◆ Aim of the exercise ◆
Copy the records out again in full, keeping them identical.

Recorded data:
* * * * *
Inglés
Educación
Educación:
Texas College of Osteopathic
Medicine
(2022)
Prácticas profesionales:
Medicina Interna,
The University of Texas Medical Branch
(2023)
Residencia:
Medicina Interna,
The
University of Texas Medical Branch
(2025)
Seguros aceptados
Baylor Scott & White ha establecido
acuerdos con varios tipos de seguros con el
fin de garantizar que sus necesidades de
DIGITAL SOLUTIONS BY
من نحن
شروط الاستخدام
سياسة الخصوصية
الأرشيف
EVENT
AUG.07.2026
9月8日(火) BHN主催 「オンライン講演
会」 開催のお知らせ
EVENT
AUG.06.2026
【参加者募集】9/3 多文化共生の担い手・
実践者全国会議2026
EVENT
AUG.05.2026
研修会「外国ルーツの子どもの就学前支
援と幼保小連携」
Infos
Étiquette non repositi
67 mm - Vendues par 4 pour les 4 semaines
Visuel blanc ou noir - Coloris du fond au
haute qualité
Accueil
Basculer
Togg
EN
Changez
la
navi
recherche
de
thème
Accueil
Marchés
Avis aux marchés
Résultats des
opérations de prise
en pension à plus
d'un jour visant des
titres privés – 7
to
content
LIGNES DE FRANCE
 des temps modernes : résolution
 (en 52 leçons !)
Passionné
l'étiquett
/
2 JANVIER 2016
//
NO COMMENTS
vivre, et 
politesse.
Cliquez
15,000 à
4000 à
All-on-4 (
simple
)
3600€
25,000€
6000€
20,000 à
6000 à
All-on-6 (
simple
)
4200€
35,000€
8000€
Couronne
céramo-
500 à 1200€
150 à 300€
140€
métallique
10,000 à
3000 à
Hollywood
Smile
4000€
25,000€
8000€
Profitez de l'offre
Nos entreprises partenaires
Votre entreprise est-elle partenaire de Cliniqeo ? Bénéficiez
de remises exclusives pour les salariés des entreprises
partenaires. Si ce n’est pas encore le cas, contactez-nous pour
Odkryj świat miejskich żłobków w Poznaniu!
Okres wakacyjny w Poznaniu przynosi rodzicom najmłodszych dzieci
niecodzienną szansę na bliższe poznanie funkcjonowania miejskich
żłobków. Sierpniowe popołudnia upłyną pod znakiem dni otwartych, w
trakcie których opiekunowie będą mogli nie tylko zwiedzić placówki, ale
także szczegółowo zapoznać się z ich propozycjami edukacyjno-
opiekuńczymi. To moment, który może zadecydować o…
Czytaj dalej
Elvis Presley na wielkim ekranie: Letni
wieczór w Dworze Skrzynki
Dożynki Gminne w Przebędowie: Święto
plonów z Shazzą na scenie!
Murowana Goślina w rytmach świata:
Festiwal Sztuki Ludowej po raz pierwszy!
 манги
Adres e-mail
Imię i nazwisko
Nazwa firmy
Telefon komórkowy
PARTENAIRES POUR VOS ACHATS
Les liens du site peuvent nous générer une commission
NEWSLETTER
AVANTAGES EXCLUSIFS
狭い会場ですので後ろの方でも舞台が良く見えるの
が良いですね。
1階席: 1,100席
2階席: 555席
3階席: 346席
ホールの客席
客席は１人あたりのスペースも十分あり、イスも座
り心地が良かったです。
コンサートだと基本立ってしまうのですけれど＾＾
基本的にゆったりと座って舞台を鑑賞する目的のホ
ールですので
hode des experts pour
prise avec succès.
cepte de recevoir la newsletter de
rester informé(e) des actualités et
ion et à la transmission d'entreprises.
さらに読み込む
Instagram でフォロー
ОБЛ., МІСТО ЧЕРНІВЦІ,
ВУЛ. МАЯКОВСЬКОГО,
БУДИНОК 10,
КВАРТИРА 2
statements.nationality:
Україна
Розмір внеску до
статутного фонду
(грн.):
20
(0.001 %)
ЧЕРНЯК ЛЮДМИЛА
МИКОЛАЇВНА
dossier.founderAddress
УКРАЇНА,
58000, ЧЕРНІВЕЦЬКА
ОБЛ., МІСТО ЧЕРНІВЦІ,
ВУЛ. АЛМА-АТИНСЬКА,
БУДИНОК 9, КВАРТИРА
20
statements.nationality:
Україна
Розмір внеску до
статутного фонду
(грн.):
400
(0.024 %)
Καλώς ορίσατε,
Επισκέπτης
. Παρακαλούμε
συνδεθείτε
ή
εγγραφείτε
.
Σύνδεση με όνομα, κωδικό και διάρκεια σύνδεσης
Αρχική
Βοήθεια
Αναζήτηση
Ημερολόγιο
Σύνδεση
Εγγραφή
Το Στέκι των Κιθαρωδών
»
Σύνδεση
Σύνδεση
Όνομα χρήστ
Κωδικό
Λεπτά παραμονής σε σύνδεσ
* * * * *
◆ Reply to the exercise ◆
Inglés
Educación
Educación:
Texas College of Osteopathic
Medicine
(2022)
Prácticas profesionales:
Medicina Interna,
The University of Texas Medical Branch
(2023)
Residencia:
Medicina Interna,
The
University of Texas Medical Branch
(2025)
Seguros aceptados
Baylor Scott & White ha establecido
acuerdos con varios tipos de seguros con el
fin de garantizar que sus necesidades de
DIGITAL SOLUTIONS BY
من نحن
شروط الاستخدام
سياسة الخصوصية
الأرشيف
EVENT
AUG.07.2026
9月8日(火) BHN主催 「オンライン講演
会」 開催のお知らせ
EVENT
AUG.06.2026
【参加者募集】9/3 多文化共生の担い手・
実践者全国会議2026
EVENT
AUG.05.2026
研修会「外国ルーツの子どもの就学前支
援と幼保小連携」
Infos
Étiquette non repositi
67 mm - Vendues par 4 pour les 4 semaines
Visuel blanc ou noir - Coloris du fond au
haute qualité
Accueil
Basculer
Togg
EN
Changez
la
navi
recherche
de
thème
Accueil
Marchés
Avis aux marchés
Résultats des
opérations de prise
en pension à plus
d'un jour visant des
titres privés – 7
to
content
LIGNES DE FRANCE
 des temps modernes : résolution
 (en 52 leçons !)
Passionné
l'étiquett
/
2 JANVIER 2016
//
NO COMMENTS
vivre, et 
politesse.
Cliquez
15,000 à
4000 à
All-on-4 (
simple
)
3600€
25,000€
6000€
20,000 à
6000 à
All-on-6 (
simple
)
4200€
35,000€
8000€
Couronne
céramo-
500 à 1200€
150 à 300€
140€
métallique
10,000 à
3000 à
Hollywood
Smile
4000€
25,000€
8000€
Profitez de l'offre
Nos entreprises partenaires
Votre entreprise est-elle partenaire de Cliniqeo ? Bénéficiez
de remises exclusives pour les salariés des entreprises
partenaires. Si ce n’est pas encore le cas, contactez-nous pour
Odkryj świat miejskich żłobków w Poznaniu!
Okres wakacyjny w Poznaniu przynosi rodzicom najmłodszych dzieci
niecodzienną szansę na bliższe poznanie funkcjonowania miejskich
żłobków. Sierpniowe popołudnia upłyną pod znakiem dni otwartych, w
trakcie których opiekunowie będą mogli nie tylko zwiedzić placówki, ale
także szczegółowo zapoznać się z ich propozycjami edukacyjno-
opiekuńczymi. To moment, który może zadecydować o…
Czytaj dalej
Elvis Presley na wielkim ekranie: Letni
wieczór w Dworze Skrzynki
Dożynki Gminne w Przebędowie: Święto
plonów z Shazzą na scenie!
Murowana Goślina w rytmach świata:
Festiwal Sztuki Ludowej po raz pierwszy!
 манги
Adres e-mail
Imię i nazwisko
Nazwa firmy
Telefon komórkowy
PARTENAIRES POUR VOS ACHATS
Les liens du site peuvent nous générer une commission
NEWSLETTER
AVANTAGES EXCLUSIFS
狭い会場ですので後ろの方でも舞台が良く見えるの
が良いですね。
1階席: 1,100席
2階席: 555席
3階席: 346席
ホールの客席
客席は１人あたりのスペースも十分あり、イスも座
り心地が良かったです。
コンサートだと基本立ってしまうのですけれど＾＾
基本的にゆったりと座って舞台を鑑賞する目的のホ
ールですので
hode des experts pour
prise avec succès.
cepte de recevoir la newsletter de
rester informé(e) des actualités et
ion et à la transmission d'entreprises.
さらに読み込む
Instagram でフォロー
ОБЛ., МІСТО ЧЕРНІВЦІ,
ВУЛ. МАЯКОВСЬКОГО,
БУДИНОК 10,
КВАРТИРА 2
statements.nationality:
Україна
Розмір внеску до
статутного фонду
(грн.):
20
(0.001 %)
ЧЕРНЯК ЛЮДМИЛА
МИКОЛАЇВНА
dossier.founderAddress
УКРАЇНА,
58000, ЧЕРНІВЕЦЬКА
ОБЛ., МІСТО ЧЕРНІВЦІ,
ВУЛ. АЛМА-АТИНСЬКА,
БУДИНОК 9, КВАРТИРА
20
statements.nationality:
Україна
Розмір внеску до
статутного фонду
(грн.):
400
(0.024 %)
Καλώς ορίσατε,
Επισκέπτης
. Παρακαλούμε
συνδεθείτε
ή
εγγραφείτε
.
Σύνδεση με όνομα, κωδικό και διάρκεια σύνδεσης
Αρχική
Βοήθεια
Αναζήτηση
Ημερολόγιο
Σύνδεση
Εγγραφή
Το Στέκι των Κιθαρωδών
»
Σύνδεση
Σύνδεση
Όνομα χρήστ
Κωδικό
Λεπτά παραμονής σε σύνδεσ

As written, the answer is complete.